── Excerpt to read ──

Wednesday, March 12, 2008

I Thoroughly Apologize

A good deal of scotch and Sapporo later, I've come to the conclusion that it may, in fact, be time to post another work rant, because today officially made absolutely no sense whatsoever. As I've noted before, I don't typically post work rants, just because so many other pharmbloggers do it better than I do, but my egregious lack of content of late has me digging for things to post. I could honestly throw out some words of praise for the Purdue Pharmaceuticals rep I talked to today, or go into a long monologue about antibiotics, but I'll save that for a time when my blood-alcohol content is considerably lower.

The short story is that I dealt with the biggest jerk in the universe today.

The slightly longer story is that today I was "greeted" by a middle-aged man with salt-and-pepper hair, probably in his 50's or early 60's, presenting a prescription for prednisone. Sure. Easy. Prednisone. When do you want to pick this up?

"Right away," he says. "Also, I filled a script here two weeks ago for two weeks' worth of medication. I want it back."

"You want the prescription?" I was somewhat confused. "I want you to transfer it." "That's easy, just have the pharmacy call us." "Great," he said. "Transfer them to Canada."

Yes. Canada. The whole country.

"Er." As you may or may not know, once you fill a prescription, it is no longer yours. It is a legal document retained by the pharmacy, a contract between you, your doctor, and the pharmacist that you have been issued a specific medication for a specific purpose. You cannot get it back. It must be kept, filed, stamped, and otherwise notarized, presumably kept in a box somewhere in someone's pharmacy basement for at least seven years. Furthermore, there is no logical reason to want it back. Any other pharmacy can call for a copy and take your script. Canada, however, is apparently one big pharmacy and it can do whatever it damn well pleases.

───

→ **Tasks to complete**
[A] According to the blog post above, what must be done with a filled prescription? List each action.
[B] Repeat word for word the part of the blog post above starting with "A good deal" and going on through "is considerably lower.".

── Material provided ──

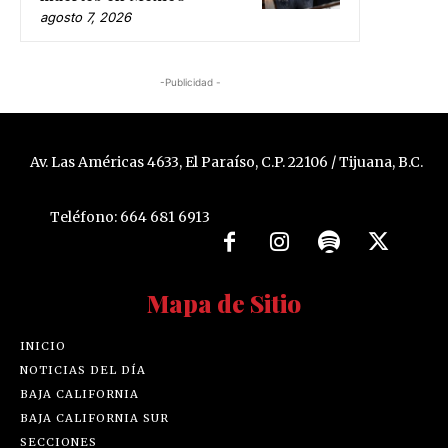
agosto 7, 2026
-Publicidad -
Av. Las Américas 4633, El Paraíso, C.P. 22106 / Tijuana, B.C.
Teléfono: 664 681 6913
Mapa de Sitio
INICIO
NOTICIAS DEL DÍA
BAJA CALIFORNIA
BAJA CALIFORNIA SUR
SECCIONES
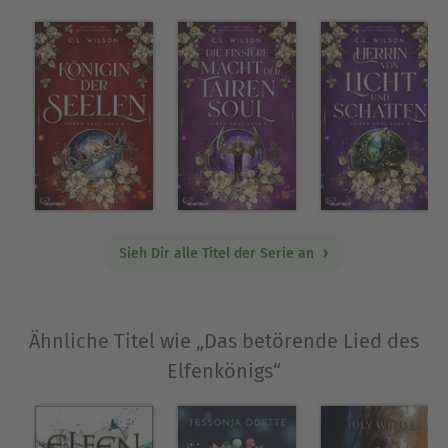
Sieh Dir alle Titel der Serie an
Ähnliche Titel wie „Das betörende Lied des
Elfenkönigs“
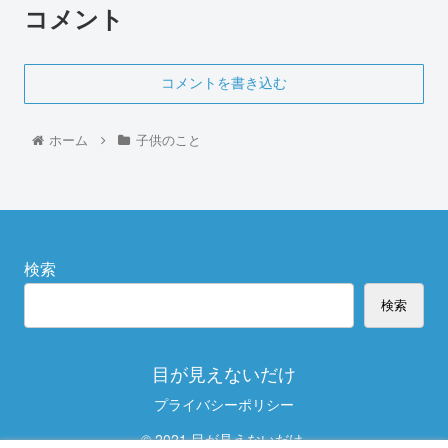
コメント
コメントを書き込む
ホーム
子供のこと
検索
検索
目が見えないだけ
プライバシーポリシー
© 2021 目が見えないだけ.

───

→ **Results for each task**
[A] Kept, filed, stamped, and notarized.

[B]
A good deal of scotch and Sapporo later, I've come to the conclusion that it may, in fact, be time to post another work rant, because today officially made absolutely no sense whatsoever. As I've noted before, I don't typically post work rants, just because so many other pharmbloggers do it better than I do, but my egregious lack of content of late has me digging for things to post. I could honestly throw out some words of praise for the Purdue Pharmaceuticals rep I talked to today, or go into a long monologue about antibiotics, but I'll save that for a time when my blood-alcohol content is considerably lower.